Selection -
>> BEGIN
/composer-hydra-template

Primary LanguagePythonApache License 2.0Apache-2.0

Composer-Hydra-Template

A clean and scalable template to kickstart your deep learning project (inspired heavily by lightning-hydra-template)

Click on Use this template to initialize new repository.

Get Started

To launch composer with hydra simply run

python run.py or for multi-gpu jobs composer -n <n> run.py

The default configs train a ResNet model on Cifar10. Switching to training Imagenet with ResNet50 and adding wandb logging is as simple as overwriting the defaults on the commandline.

composer -n <n> run.py model=resnet.yaml dataset=streaming_imagenet.yaml logger=wandb.yaml

Project Structure

.
|-- configs
|   |-- algorithms      <-- Algorithm configs
|   |-- callbacks       <-- Callback configs
|   |-- dataset         <-- Dataset configs
|   |-- experiment      <-- Experiment configs
|   |-- logger          <-- Logger configs
|   |-- model           <-- Model configs
|   |-- optimizer       <-- Optimizer configs
|   |-- scheduler       <-- Schedule configs
|   └-- config.yaml     <-- Main config file
|-- logs                <-- Logs generated by Hydra
|-- notebooks           <-- Scratch Notebooks
|-- src
|   |-- models          <-- model source code
|   └-- train.py        <-- Composer entry point
|-- tests               <- Tests of any kind
|-- LICENSE
|-- README.md
|-- requirements.txt
└-- run.py

How does my final config get made?

Hydra configs are works in a hierarchical fashion. The config that ultimately gets created results from config.yaml

defaults:
  - _self_                     # <-- configs defined in this yaml. They are overwritten by all following defaults
  - model: cifar_resnet.yaml
  - dataset: streaming_cifar10.yaml
  - logger: null
  - optimizer: default.yaml
  - scheduler: default.yaml
  - callbacks:  
    - lr_monitor.yaml
    - speed_monitor.yaml
    - checkpoint.yaml
  - trainer: default.yaml
  - algorithms: null 
  - experiment: null

seed: 42
name: hydra-test-run

Values in yamls loaded last have take precident over values loaded first. Because experiment is loaded last all things configured in configs/experiment/ are the ultimate source of truth. Values can also be overwritten/added on the commandline. Those values take ultimate precedent.

✨ProTip✨ to see the final composed config passed to the trainer without running the job add --cfg job.
>> END
Provided information -
>> BEGIN
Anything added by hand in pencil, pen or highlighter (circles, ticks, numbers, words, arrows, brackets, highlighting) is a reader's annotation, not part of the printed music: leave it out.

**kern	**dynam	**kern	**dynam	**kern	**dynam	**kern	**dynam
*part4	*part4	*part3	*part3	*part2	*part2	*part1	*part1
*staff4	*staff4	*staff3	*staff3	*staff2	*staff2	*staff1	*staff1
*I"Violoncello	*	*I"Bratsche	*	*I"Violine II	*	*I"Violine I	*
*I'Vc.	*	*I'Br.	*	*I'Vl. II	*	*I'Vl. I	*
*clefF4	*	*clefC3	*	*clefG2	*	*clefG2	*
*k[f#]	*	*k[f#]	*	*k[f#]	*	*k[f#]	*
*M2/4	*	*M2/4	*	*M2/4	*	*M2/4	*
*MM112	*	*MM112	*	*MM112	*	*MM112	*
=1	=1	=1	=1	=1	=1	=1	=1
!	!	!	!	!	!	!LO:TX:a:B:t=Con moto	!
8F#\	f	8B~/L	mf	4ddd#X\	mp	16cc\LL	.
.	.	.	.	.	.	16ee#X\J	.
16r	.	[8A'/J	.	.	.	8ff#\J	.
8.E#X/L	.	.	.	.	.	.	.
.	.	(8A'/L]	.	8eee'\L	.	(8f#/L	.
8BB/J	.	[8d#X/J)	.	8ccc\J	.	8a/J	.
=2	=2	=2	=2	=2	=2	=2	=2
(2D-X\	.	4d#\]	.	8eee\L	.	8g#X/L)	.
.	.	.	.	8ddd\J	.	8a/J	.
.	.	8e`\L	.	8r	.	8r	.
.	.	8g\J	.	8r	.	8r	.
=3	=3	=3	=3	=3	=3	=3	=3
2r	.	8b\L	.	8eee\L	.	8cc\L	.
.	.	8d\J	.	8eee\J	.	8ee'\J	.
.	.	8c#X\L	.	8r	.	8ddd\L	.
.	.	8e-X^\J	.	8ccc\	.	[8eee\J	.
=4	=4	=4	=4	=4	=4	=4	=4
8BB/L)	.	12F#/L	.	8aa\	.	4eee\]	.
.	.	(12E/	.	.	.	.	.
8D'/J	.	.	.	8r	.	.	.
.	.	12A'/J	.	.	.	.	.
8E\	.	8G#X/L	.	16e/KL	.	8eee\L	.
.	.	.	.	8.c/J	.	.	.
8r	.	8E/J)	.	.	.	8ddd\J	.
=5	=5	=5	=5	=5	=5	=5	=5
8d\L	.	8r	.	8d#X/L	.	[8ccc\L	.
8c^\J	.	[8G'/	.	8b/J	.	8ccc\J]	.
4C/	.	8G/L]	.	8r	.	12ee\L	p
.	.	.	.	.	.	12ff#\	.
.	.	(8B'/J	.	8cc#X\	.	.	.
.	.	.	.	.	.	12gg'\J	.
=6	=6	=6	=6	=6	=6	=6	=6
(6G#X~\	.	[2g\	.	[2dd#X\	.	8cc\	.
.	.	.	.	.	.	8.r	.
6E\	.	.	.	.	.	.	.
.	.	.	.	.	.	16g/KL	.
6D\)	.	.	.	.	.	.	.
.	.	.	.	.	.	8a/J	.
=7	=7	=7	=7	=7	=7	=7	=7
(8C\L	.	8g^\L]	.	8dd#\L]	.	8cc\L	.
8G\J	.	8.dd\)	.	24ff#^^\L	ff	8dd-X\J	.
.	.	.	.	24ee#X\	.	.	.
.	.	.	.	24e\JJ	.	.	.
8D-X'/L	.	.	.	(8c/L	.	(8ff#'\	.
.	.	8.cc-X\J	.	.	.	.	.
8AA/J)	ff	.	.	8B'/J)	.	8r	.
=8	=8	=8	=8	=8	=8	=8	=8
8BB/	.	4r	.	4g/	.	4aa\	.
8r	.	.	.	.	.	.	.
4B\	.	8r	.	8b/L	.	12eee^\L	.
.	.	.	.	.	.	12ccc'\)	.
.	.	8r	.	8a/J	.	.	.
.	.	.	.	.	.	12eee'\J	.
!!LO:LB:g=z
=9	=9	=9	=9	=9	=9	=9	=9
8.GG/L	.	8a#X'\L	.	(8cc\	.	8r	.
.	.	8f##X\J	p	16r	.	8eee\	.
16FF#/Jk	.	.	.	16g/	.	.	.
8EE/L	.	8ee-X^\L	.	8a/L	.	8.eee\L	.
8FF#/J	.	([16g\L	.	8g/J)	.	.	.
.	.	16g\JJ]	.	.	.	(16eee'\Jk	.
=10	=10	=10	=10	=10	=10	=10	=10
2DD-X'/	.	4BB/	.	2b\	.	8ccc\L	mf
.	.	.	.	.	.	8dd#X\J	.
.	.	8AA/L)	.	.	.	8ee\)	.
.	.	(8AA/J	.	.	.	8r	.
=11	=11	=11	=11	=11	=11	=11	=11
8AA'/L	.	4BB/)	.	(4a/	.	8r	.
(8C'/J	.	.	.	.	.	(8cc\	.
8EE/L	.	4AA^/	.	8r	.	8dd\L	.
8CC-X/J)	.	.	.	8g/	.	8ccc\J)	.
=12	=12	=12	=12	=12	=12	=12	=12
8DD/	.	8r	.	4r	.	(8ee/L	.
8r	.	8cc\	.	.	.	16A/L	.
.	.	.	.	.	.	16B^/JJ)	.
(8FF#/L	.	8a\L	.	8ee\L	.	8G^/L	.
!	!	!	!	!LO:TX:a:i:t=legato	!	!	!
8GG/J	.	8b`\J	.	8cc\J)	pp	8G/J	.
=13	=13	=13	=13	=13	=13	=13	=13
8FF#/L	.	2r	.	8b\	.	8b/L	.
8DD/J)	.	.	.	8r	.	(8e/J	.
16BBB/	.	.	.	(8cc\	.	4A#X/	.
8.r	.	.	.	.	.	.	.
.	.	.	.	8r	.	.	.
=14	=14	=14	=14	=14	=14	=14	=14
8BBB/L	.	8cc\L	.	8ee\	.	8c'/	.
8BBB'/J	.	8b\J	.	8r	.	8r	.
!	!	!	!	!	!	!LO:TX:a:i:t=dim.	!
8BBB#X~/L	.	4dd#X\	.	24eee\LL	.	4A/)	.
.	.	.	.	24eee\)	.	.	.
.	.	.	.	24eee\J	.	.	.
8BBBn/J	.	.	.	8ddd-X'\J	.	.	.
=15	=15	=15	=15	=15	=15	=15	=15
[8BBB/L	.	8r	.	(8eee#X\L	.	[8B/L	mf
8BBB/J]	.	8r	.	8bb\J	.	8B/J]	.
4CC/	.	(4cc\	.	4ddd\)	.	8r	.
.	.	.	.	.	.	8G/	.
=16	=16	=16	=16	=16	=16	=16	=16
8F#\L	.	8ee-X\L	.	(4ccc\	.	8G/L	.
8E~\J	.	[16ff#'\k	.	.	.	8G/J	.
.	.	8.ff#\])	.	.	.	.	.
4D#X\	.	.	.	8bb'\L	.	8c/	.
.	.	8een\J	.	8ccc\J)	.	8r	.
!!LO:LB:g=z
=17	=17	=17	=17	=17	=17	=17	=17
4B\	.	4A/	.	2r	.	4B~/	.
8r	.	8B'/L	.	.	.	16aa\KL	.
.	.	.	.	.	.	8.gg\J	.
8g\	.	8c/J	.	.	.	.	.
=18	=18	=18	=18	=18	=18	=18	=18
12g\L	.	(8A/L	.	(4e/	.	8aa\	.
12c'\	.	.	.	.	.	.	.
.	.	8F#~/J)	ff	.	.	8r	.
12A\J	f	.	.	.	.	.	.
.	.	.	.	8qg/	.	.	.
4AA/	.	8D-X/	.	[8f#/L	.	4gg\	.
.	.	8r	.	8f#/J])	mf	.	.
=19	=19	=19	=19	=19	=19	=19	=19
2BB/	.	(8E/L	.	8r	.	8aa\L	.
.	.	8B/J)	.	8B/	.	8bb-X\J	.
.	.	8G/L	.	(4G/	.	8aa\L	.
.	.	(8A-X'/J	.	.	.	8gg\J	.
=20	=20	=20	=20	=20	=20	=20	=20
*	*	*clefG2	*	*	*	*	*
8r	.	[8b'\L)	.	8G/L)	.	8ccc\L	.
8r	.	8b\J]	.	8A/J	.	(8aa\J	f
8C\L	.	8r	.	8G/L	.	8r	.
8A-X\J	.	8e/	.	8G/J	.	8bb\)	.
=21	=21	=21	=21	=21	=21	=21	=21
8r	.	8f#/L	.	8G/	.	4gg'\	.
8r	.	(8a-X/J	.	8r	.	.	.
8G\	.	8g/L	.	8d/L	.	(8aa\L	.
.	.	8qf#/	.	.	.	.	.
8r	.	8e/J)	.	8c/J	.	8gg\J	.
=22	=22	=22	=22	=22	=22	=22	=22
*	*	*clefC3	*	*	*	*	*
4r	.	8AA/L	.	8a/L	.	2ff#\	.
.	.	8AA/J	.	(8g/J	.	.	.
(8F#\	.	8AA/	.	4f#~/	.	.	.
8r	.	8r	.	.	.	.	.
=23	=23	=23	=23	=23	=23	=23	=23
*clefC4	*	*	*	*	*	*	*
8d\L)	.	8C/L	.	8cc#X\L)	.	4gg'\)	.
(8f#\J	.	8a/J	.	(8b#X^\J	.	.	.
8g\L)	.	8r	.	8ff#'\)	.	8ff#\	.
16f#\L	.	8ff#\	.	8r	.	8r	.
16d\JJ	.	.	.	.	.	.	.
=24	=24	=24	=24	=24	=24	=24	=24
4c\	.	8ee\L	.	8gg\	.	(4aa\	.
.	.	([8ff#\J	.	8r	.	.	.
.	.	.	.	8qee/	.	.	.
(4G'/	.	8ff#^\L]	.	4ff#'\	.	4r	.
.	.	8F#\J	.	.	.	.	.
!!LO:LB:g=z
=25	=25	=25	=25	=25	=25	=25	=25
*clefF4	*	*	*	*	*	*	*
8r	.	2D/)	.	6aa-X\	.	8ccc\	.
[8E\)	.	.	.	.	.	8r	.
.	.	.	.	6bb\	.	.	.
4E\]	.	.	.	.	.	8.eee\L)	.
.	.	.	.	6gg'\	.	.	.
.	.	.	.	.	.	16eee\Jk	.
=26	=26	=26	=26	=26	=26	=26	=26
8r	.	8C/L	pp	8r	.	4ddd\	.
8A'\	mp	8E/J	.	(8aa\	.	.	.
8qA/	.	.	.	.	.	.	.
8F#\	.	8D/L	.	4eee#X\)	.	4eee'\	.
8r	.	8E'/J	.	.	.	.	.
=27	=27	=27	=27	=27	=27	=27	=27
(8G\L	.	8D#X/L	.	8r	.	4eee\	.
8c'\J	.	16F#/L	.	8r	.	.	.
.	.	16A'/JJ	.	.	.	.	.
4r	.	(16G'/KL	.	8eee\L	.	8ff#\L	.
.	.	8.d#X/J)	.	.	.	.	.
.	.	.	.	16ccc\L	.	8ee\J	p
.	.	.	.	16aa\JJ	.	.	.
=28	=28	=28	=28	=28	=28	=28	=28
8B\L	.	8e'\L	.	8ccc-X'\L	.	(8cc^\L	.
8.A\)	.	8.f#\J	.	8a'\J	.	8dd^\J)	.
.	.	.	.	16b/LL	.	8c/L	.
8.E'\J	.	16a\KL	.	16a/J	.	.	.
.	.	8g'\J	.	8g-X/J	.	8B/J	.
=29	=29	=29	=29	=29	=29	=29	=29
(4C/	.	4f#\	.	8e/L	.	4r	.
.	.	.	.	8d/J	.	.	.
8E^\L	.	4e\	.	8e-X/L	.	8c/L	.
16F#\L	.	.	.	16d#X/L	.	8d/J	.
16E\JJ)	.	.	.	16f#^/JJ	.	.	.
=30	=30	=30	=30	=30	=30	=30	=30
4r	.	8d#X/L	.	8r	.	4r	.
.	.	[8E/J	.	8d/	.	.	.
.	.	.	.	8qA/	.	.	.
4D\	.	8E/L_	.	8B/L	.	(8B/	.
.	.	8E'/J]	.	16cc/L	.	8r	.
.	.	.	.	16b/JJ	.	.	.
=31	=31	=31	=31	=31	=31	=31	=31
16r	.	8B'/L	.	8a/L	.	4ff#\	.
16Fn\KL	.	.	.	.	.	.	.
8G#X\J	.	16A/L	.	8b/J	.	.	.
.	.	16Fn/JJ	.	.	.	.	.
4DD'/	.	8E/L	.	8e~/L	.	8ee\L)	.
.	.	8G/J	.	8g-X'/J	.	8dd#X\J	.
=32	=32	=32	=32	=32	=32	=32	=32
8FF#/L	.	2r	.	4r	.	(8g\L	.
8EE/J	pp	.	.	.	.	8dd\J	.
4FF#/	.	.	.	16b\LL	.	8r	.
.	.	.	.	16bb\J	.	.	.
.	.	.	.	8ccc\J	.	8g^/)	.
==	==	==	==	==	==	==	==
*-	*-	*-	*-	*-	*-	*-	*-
>> END
Set of tasks -
• 1. From the Composer-Hydra-Template page, write out the passage starting at "A clean and" and ending at "defaults on the commandline.".
• 2. According to the Composer-Hydra-Template page, what do the default configs train?

Full answers -
• 1.
A clean and scalable template to kickstart your deep learning project (inspired heavily by lightning-hydra-template)

Click on Use this template to initialize new repository.

Get Started

To launch composer with hydra simply run

python run.py or for multi-gpu jobs composer -n <n> run.py

The default configs train a ResNet model on Cifar10. Switching to training Imagenet with ResNet50 and adding wandb logging is as simple as overwriting the defaults on the commandline.

• 2. A ResNet model on Cifar10.